*Problem description*:
Please reproduce all of the data exactly as it appears, but skip the pictures.

*Provided records*:
+-------+
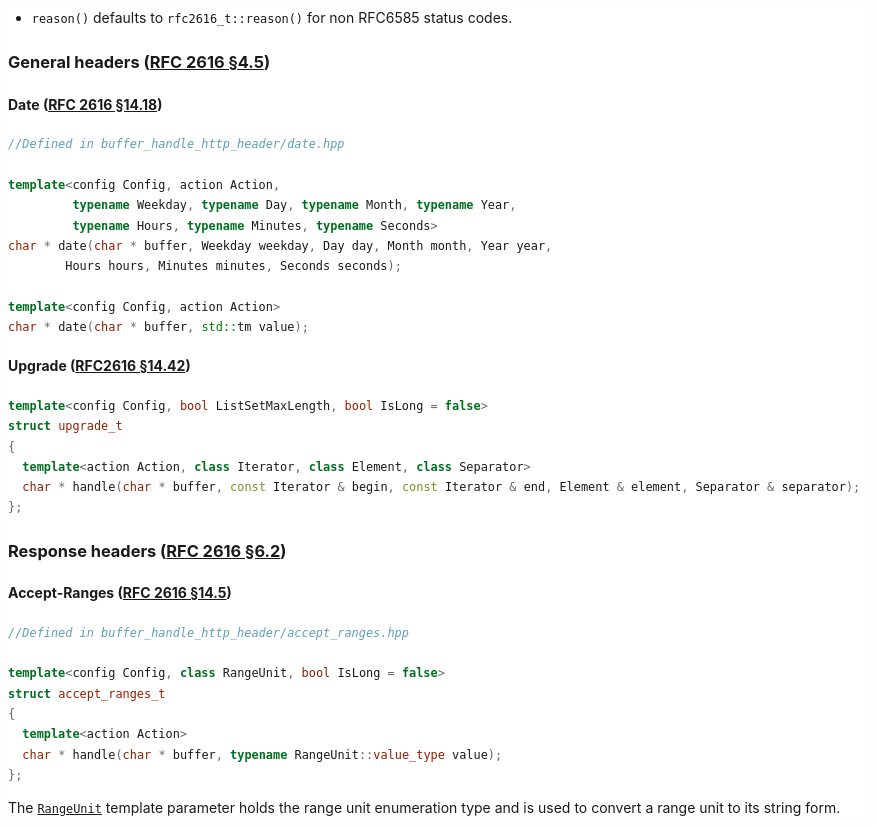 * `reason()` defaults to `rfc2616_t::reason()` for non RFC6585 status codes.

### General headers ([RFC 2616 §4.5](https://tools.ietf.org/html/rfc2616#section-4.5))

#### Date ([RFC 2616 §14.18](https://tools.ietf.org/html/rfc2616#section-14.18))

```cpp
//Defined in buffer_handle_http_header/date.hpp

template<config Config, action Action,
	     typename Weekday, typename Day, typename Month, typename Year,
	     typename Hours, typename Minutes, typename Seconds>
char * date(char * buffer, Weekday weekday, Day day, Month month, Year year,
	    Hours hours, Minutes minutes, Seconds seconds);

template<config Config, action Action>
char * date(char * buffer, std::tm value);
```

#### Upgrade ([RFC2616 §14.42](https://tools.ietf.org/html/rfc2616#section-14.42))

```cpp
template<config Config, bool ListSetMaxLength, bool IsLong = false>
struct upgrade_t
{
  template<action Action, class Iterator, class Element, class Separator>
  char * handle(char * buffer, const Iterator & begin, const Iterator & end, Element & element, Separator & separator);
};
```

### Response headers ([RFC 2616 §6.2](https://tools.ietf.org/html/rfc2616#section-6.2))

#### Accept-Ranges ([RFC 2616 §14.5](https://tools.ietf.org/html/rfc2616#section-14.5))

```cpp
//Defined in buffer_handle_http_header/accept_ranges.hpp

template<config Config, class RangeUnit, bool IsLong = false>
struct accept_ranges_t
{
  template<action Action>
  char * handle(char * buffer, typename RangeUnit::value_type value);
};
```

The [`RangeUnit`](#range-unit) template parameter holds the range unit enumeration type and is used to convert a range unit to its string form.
+-------+
*Response to this exercise*:
 * `reason()` defaults to `rfc2616_t::reason()` for non RFC6585 status codes.

### General headers ([RFC 2616 §4.5](https://tools.ietf.org/html/rfc2616#section-4.5))

#### Date ([RFC 2616 §14.18](https://tools.ietf.org/html/rfc2616#section-14.18))

```cpp
//Defined in buffer_handle_http_header/date.hpp

template<config Config, action Action,
	     typename Weekday, typename Day, typename Month, typename Year,
	     typename Hours, typename Minutes, typename Seconds>
char * date(char * buffer, Weekday weekday, Day day, Month month, Year year,
	    Hours hours, Minutes minutes, Seconds seconds);

template<config Config, action Action>
char * date(char * buffer, std::tm value);
```

#### Upgrade ([RFC2616 §14.42](https://tools.ietf.org/html/rfc2616#section-14.42))

```cpp
template<config Config, bool ListSetMaxLength, bool IsLong = false>
struct upgrade_t
{
  template<action Action, class Iterator, class Element, class Separator>
  char * handle(char * buffer, const Iterator & begin, const Iterator & end, Element & element, Separator & separator);
};
```

### Response headers ([RFC 2616 §6.2](https://tools.ietf.org/html/rfc2616#section-6.2))

#### Accept-Ranges ([RFC 2616 §14.5](https://tools.ietf.org/html/rfc2616#section-14.5))

```cpp
//Defined in buffer_handle_http_header/accept_ranges.hpp

template<config Config, class RangeUnit, bool IsLong = false>
struct accept_ranges_t
{
  template<action Action>
  char * handle(char * buffer, typename RangeUnit::value_type value);
};
```

The [`RangeUnit`](#range-unit) template parameter holds the range unit enumeration type and is used to convert a range unit to its string form.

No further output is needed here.